Third, the global security situation is growing more complex and divided. Over the past few years, the global security situation has remained severely troubled, with large-scale wars and conflicts multiplying and the deficit in global governance continuing to increase. A leading platform for debating the most pressing challenges to international security, the Munich Security Conference convened under the theme “Build Peace Through Dialogue.” But given unprecedentedly prominent differences in the participants’ perceptions of security threats, the prospects for meaningful cooperation remains dim. During the conference, the world’s leading powers discussed ways to ease conflicts on the European continent and strengthen international security cooperation. Yet U.S. Vice President JD Vance, who attended the conference for the first time, claimed that illegal immigration was the biggest threat to European countries and accused European leaders of suppressing free speech and censorship and retreating from some of its most fundamental values.
Vance’s hot speech ignited a firestorm across Europe. Unorthodox as it may seem, it highlighted the increasing fundamental differences across the Atlantic, including security concepts and threat perception. Although both sides are part of the Western bloc, their notable differences have made it more difficult to reach a consensus on how to maintain security.
The Munich Security Report 2025, which was released at the conference, noted that Trump’s proposed “land grabs” and other muscular actions have undermined the perceived position of the United States as “an anchor of stability, but rather a risk to be hedged against.” The resurgence of territorial expansion will obviously add to the complexity of the global security situation and hinder security cooperation in important areas, such as climate change, arms control and preventing potential threats from technological development — issues that are already at an impasse.

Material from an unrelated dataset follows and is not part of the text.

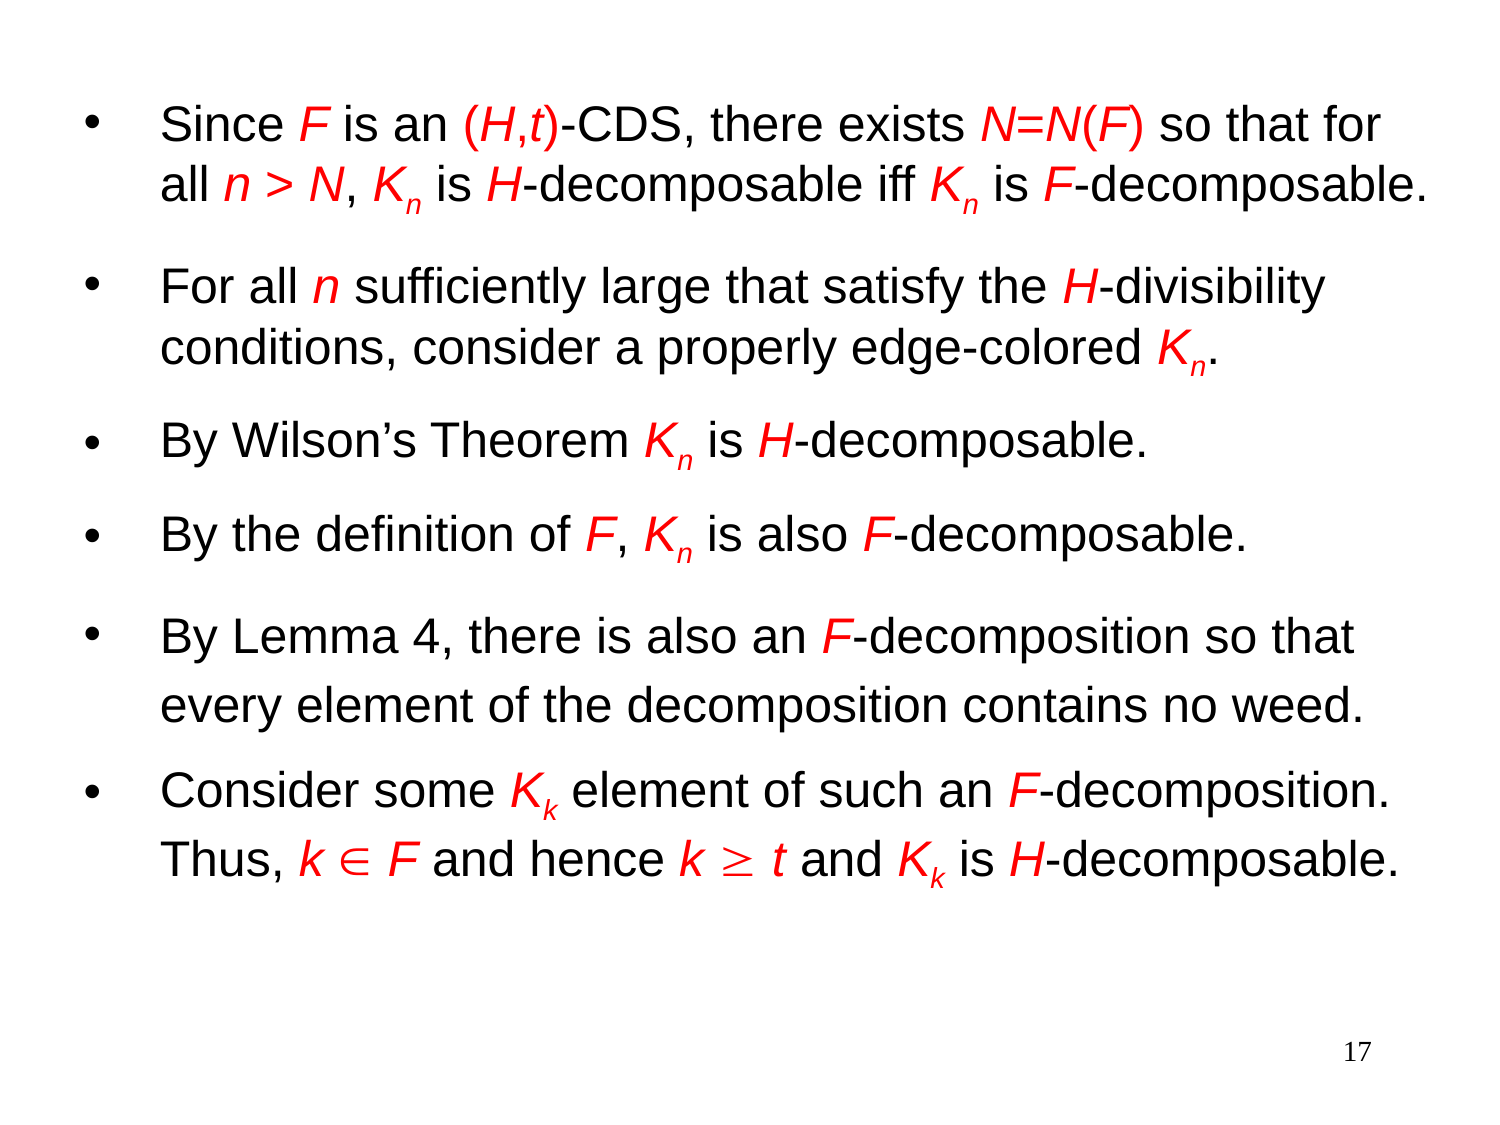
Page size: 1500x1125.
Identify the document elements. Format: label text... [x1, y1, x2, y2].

The Davos Forum, the Artificial Intelligence Action Summit and the Munich Security Conference — all three of which were held in Europe — each focused on an important global issue: the economy, technology or security. Together, they underscored the defining feature of the current international landscape, which is a complex and evolving mix of cooperation and competition. In today’s world, countries can effectively respond to global challenges only by strengthening communication and cooperation on the basis of mutual respect, equality and mutual benefit.